◆ Problem to solve:
Every record below is to be retyped exactly, with the pictures left out.

•••••

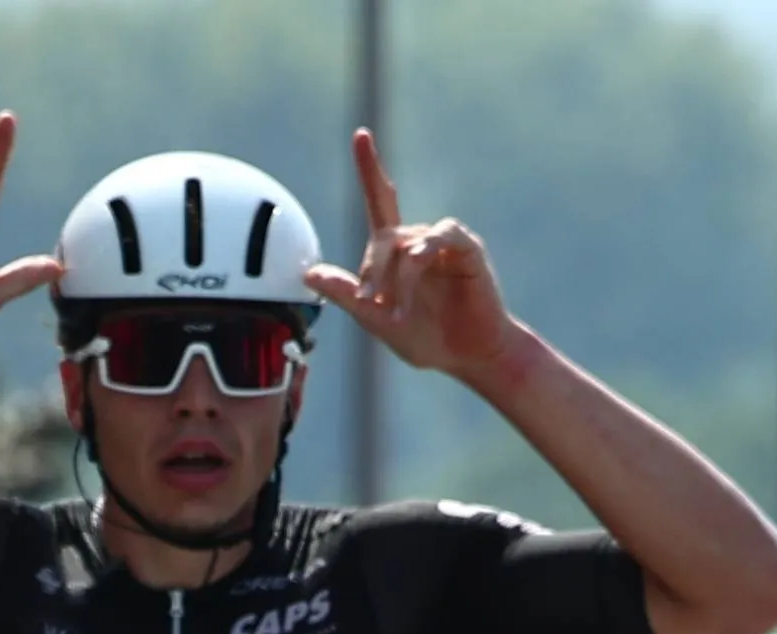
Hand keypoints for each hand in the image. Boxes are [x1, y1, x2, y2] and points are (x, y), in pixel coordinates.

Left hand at [304, 130, 518, 381]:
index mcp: (397, 251)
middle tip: (372, 304)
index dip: (370, 168)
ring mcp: (444, 243)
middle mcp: (419, 240)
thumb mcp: (377, 320)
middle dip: (373, 271)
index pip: (380, 199)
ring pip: (406, 244)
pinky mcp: (467, 249)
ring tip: (397, 311)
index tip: (361, 134)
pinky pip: (439, 238)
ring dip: (396, 278)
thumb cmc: (426, 338)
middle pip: (384, 235)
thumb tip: (307, 272)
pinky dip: (422, 258)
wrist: (469, 357)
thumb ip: (346, 295)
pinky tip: (417, 274)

•••••

◆ Expected output:
Hand keypoints for each hand in the image. Boxes are [x1, y1, x2, y2] and points are (x, y), in pixel coordinates.

Left hand at [304, 130, 518, 381]:
index mcp: (397, 251)
middle tip: (372, 304)
index dip: (370, 168)
ring mcp: (444, 243)
middle mcp: (419, 240)
thumb mcp: (377, 320)
middle dip: (373, 271)
index pip: (380, 199)
ring pip: (406, 244)
pinky mcp: (467, 249)
ring tip: (397, 311)
index tip: (361, 134)
pinky pip: (439, 238)
ring dip: (396, 278)
thumb cmc: (426, 338)
middle pip: (384, 235)
thumb tip: (307, 272)
pinky dip: (422, 258)
wrist: (469, 357)
thumb ip: (346, 295)
pinky tip: (417, 274)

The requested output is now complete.